Saint Vincent de Paul, au reste, ne recommandait rien tant que la douceur «étant, dit Abelly, comme la fleur de cette divine vertu de charité, qui relève d'autant plus par son excellence qu'il y a plus de difficulté à réprimer les saillies de la nature qui se couvre souvent du manteau du zèle pour se laisser aller plus librement aux emportements de ses passions.

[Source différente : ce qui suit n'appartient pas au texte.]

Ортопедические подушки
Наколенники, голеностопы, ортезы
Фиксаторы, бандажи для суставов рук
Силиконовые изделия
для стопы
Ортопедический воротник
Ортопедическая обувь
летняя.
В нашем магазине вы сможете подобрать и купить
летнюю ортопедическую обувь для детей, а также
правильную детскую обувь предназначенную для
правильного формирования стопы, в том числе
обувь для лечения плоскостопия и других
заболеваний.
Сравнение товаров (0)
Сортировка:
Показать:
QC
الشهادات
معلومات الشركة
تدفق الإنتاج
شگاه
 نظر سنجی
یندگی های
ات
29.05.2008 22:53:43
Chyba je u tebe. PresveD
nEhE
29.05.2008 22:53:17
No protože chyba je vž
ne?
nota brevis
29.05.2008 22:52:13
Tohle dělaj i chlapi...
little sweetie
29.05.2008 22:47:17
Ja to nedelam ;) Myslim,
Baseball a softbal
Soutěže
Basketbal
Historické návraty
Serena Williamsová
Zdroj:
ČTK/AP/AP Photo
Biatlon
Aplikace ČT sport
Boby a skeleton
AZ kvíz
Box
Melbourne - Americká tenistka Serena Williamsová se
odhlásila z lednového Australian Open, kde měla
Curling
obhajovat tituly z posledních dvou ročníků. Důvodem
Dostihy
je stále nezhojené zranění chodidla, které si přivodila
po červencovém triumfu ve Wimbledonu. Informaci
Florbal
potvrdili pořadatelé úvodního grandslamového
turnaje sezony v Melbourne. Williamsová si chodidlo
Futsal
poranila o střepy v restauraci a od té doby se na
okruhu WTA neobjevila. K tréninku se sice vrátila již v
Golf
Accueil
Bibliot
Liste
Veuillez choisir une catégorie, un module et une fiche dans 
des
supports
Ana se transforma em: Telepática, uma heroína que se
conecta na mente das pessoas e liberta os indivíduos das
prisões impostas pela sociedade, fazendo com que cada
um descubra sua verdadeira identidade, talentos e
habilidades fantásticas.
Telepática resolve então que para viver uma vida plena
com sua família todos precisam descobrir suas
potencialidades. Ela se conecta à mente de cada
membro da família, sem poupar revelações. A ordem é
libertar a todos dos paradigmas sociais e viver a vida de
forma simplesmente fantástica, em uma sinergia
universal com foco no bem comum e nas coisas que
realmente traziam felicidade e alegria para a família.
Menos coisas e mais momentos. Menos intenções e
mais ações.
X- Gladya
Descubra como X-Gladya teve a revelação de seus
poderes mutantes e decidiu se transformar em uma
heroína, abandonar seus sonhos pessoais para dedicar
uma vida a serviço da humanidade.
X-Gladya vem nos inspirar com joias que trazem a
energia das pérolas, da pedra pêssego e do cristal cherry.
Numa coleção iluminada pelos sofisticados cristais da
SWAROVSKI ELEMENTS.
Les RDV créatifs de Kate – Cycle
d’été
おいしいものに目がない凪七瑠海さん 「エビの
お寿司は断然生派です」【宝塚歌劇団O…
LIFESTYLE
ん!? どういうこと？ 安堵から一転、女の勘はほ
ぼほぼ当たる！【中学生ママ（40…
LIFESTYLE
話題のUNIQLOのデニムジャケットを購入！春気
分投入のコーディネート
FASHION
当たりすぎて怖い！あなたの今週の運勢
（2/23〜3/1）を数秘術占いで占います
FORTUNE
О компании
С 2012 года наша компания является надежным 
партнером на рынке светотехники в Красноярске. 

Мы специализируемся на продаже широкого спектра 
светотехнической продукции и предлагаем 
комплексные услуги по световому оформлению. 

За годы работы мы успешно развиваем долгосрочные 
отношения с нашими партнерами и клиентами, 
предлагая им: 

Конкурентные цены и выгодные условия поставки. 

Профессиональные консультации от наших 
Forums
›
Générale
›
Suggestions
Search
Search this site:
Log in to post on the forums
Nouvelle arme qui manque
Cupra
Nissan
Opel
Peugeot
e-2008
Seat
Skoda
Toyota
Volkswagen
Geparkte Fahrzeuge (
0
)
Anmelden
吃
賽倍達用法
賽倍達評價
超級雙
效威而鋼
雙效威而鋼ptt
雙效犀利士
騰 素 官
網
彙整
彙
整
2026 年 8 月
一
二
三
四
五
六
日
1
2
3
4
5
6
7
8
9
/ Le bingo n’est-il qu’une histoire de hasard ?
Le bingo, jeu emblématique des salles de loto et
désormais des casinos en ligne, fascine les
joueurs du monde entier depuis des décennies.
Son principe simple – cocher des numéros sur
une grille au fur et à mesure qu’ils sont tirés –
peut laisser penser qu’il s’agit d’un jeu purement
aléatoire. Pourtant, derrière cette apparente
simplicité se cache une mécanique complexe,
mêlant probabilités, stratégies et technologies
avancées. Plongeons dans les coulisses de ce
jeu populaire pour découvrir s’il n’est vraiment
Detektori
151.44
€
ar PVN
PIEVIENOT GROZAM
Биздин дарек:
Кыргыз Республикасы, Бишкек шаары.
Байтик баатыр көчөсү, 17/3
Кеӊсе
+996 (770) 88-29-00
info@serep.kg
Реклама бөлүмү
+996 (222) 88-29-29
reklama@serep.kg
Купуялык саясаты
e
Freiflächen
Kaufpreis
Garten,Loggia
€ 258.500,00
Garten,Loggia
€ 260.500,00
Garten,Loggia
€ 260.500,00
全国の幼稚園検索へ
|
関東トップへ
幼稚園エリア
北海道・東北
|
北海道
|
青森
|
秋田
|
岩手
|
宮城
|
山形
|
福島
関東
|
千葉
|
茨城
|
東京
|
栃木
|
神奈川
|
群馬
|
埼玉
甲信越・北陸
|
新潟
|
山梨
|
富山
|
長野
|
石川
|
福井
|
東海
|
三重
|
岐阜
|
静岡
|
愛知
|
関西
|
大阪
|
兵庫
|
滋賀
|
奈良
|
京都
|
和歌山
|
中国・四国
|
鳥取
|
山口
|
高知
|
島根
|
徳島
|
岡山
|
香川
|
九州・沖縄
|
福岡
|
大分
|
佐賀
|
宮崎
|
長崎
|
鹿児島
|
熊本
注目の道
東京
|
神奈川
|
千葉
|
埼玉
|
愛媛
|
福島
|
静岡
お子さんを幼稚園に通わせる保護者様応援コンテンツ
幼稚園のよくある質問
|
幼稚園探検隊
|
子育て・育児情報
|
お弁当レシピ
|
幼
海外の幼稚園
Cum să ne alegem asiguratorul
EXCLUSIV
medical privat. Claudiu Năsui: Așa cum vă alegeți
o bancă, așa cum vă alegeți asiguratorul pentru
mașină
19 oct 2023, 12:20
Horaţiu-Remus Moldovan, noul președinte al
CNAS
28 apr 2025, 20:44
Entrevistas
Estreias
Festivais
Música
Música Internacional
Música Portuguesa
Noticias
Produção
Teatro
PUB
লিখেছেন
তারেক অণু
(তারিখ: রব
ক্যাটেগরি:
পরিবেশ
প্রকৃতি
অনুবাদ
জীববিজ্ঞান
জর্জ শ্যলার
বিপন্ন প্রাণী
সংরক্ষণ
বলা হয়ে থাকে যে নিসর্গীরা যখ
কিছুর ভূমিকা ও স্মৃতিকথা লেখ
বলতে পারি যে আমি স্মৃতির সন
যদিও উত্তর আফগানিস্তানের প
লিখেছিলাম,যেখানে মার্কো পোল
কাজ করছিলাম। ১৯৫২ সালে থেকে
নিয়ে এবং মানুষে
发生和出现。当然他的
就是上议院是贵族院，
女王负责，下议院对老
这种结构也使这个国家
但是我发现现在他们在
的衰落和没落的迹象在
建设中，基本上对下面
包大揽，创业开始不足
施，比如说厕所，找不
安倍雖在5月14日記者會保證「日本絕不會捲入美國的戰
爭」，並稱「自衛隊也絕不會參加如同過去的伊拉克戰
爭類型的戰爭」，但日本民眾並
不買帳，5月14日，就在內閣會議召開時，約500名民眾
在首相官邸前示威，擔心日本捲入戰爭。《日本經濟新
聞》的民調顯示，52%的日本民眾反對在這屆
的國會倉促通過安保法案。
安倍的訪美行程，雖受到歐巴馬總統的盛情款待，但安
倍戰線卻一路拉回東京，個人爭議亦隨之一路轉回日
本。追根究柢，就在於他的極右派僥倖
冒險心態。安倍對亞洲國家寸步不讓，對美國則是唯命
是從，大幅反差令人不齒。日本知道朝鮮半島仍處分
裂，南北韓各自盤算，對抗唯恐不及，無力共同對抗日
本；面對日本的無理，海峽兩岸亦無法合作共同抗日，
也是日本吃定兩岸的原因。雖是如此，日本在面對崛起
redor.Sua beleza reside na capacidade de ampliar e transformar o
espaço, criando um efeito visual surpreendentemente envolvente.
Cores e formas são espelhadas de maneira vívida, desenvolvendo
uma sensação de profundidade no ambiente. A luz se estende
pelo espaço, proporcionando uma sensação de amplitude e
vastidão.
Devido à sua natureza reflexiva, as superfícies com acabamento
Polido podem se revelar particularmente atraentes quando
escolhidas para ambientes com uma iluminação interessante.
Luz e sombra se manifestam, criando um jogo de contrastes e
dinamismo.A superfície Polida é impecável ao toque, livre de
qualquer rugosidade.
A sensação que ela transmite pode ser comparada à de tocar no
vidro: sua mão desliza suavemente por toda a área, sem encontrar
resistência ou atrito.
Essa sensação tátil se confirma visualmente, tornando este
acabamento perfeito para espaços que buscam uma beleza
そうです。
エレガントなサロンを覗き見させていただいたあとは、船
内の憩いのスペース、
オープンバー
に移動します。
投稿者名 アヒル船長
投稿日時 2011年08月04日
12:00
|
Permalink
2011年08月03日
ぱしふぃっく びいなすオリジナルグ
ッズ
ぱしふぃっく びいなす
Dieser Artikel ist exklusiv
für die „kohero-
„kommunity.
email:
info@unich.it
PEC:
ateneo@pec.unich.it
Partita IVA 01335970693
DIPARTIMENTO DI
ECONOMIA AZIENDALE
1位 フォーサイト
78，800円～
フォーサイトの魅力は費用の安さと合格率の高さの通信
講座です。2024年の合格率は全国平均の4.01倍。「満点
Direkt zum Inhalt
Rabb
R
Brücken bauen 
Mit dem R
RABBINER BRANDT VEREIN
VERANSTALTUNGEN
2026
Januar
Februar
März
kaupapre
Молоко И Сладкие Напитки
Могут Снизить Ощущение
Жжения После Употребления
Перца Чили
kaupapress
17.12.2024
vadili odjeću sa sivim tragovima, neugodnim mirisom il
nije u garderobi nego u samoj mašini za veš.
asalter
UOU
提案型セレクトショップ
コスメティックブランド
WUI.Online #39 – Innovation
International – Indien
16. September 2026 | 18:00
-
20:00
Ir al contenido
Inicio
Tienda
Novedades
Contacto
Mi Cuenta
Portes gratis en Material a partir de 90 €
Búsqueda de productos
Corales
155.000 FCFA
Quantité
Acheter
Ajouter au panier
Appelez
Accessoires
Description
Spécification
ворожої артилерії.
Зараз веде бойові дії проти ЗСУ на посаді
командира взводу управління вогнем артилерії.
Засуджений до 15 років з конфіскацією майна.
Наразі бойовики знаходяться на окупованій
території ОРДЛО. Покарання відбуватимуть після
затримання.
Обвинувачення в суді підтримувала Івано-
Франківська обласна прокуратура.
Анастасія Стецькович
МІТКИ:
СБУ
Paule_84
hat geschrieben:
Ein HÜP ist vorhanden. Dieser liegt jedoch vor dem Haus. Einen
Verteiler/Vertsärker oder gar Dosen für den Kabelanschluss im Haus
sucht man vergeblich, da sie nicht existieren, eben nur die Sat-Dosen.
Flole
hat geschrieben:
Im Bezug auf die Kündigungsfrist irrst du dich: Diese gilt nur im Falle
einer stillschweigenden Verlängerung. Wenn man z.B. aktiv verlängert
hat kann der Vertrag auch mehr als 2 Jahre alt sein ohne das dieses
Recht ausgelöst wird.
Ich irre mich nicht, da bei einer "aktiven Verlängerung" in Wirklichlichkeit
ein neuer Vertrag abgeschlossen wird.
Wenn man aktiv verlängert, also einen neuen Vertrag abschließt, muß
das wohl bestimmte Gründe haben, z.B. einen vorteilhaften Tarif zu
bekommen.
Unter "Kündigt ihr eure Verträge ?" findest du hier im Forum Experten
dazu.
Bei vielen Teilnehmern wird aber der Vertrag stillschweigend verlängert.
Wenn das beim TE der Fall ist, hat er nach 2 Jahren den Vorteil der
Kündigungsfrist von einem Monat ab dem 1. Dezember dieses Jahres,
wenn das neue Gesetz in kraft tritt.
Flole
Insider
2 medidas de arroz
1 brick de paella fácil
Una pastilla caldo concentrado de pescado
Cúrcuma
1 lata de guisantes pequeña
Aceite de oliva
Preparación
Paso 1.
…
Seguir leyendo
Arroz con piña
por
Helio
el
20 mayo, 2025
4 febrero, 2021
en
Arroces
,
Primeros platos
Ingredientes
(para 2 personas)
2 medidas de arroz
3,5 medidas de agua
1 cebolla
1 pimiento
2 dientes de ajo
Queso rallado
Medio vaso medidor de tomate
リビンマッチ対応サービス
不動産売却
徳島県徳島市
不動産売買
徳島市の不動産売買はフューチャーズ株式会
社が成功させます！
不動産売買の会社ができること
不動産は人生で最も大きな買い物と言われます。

«Il tenait encore pour une autre maxime de cette vertu, de ne contester jamais contre personne, non pas même contre ceux qu'on était obligé de reprendre; mais il voulait qu'on se servît toujours de paroles douces et affables, selon que la prudence et la charité le requéraient. Par ce même principe, il défendait aux siens d'entrer en des altercations ou aigreurs quand il était question de conférer avec les hérétiques, parce qu'on les gagne bien plutôt par une douce et amiable remontrance: «Quand on dispute, disait-il, contre quelqu'un, la contestation dont on use en son endroit lui fait bien voir qu'on veut emporter le dessus; c'est pourquoi il se prépare à la résistance plutôt qu'à la reconnaissance de la vérité: de sorte que, par ce débat, au lieu de faire quelque ouverture à son esprit, on ferme ordinairement la porte de son cœur; comme au contraire la douceur et l'affabilité le lui ouvrent. Nous avons sur cela un bel exemple en la personne du bien-heureux François de Sales, lequel, quoiqu'il fût très-savant dans les controverses, convertissait néanmoins les hérétiques plutôt par sa douceur que par sa doctrine.»
«.... Il faisait néanmoins une grande différence entre la véritable vertu de douceur et celle qui n'en a que l'apparence; car la fausse douceur est molle, lâche, indulgente; mais la véritable douceur n'est point opposée à la fermeté dans le bien, à laquelle même elle est plutôt toujours conjointe par cette connexion qui se trouve entre les vraies vertus; et à ce sujet, il disait: «Qu'il n'y avait point de personnes plus constantes et plus fermes dans le bien que ceux qui sont doux et débonnaires; comme au contraire ceux qui se laissent emporter à la colère et aux passions de l'appétit irascible sont ordinairement fort inconstants parce qu'ils n'agissent que par boutades et par emportements; ce sont comme des torrents qui n'ont de la force et de l'impétuosité que dans leurs débordements, lesquels tarissent aussitôt qu'ils sont écoulés; au lieu que les rivières, qui représentent les personnes débonnaires, vont sans bruit, avec tranquillité, et ne tarissent jamais.»
L'église de saint Vincent de Paul, élevée, il y a peu d'années, rue La Fayette, comme monument, ne manque pas de grandeur. Elle est ornée à l'intérieur de fresques en harmonie avec l'architecture, et qui sont dignes du pinceau de cet illustre maître, Hippolyte Flandrin. Dans l'église ou chapelle des Lazaristes (rue de Sèvres, 93), dédiée pareillement à saint Vincent de Paul, se voit, dans une châsse vitrée, le corps tout entier du Saint, précieuse relique, exposée plus particulièrement, certains jours, à la vénération des fidèles dont le concours est merveilleux.
[ [24] Il fut canonisé, en 1737, par Clément XIII qui fixa sa fête au 19 juillet.
[ [25] Il existe plusieurs Vies de saint Vincent de Paul. La dernière et la plus complète, dit-on, est celle de M. l'abbé Meynard en 4 volumes. (Bray et Retaux éditeurs).